Maybe the first step in any movement toward liberation, personal or political, is to be liberated from living entirely within one’s own skin.  That would be a good thing, an important thing, at any time.  It has an urgent importance in our present circumstances—the ability to be free enough to see things from other people’s eyes, especially those who are without power in our world.  It may come naturally to want to defend the world we have grown accustomed to.  It doesn’t come so naturally to want to see the world the way others experience it.  It’s not just a question of trying to understand how people in other countries view the United States, though that is important.  It’s also the larger task of how people in other countries, in other circumstances, are led to view the world.

We need to be liberated not only from living within our own skins, but from living parochially, seeing the world from within our own culture or nation.  The story of Moses leaving the palace to go and be with the slave who was being beaten is a story of liberation in this sense too.  Moses was biologically a Hebrew but he grew up as an Egyptian, living in the Pharaoh’s palace, playing with the Pharaoh’s children, eating the Pharaoh’s food, sleeping between the Pharaoh’s sheets, swimming in the Pharaoh’s pool, playing games on the Pharaoh’s computer.  As an adult, Moses held a responsible position in Pharaoh’s government.  What happened in this story is that Moses realized that this whole culture of privilege that he had grown up in and had benefited from had become a prison.  And he had to leave it, and he did leave it.  When he stepped from the security of the palace to take up a place beside a slave, Moses gained his freedom.

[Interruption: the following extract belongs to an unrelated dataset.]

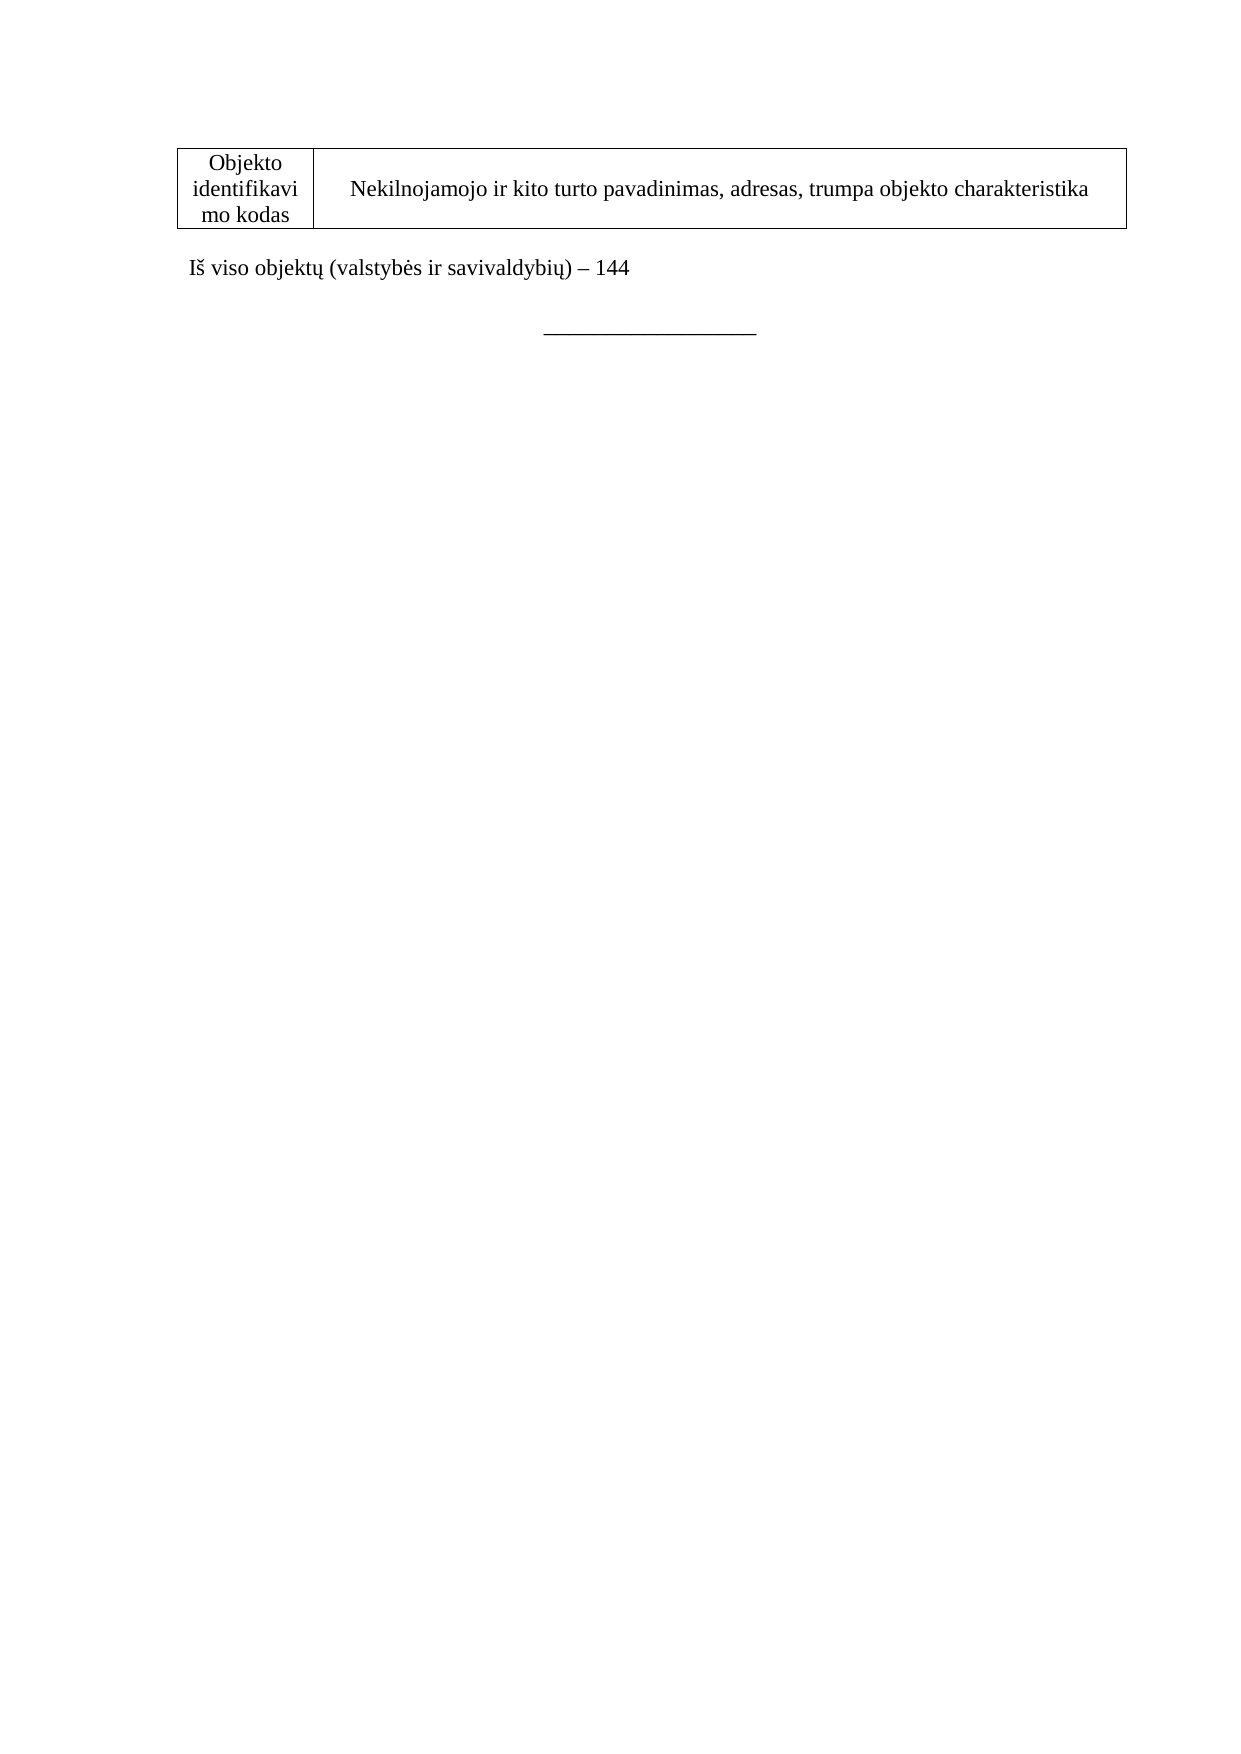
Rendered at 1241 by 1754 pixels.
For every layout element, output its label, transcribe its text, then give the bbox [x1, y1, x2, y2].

I don’t know what that means for us.  I don’t know yet what it will mean for me to be willing to leave the palace.  I do believe that although we Americans view ourselves as being defenders of freedom, that we are ourselves in need of liberation.  I have some thoughts on that already—the ways in which we are in need of liberation—but I promised myself to be brief today.  So I will save those thoughts, such as they are, for the weeks ahead, and in the meantime will continue to reflect, and ask myself about what the ways may be that we stand in need of liberation.  I invite you to do the same.   Amen.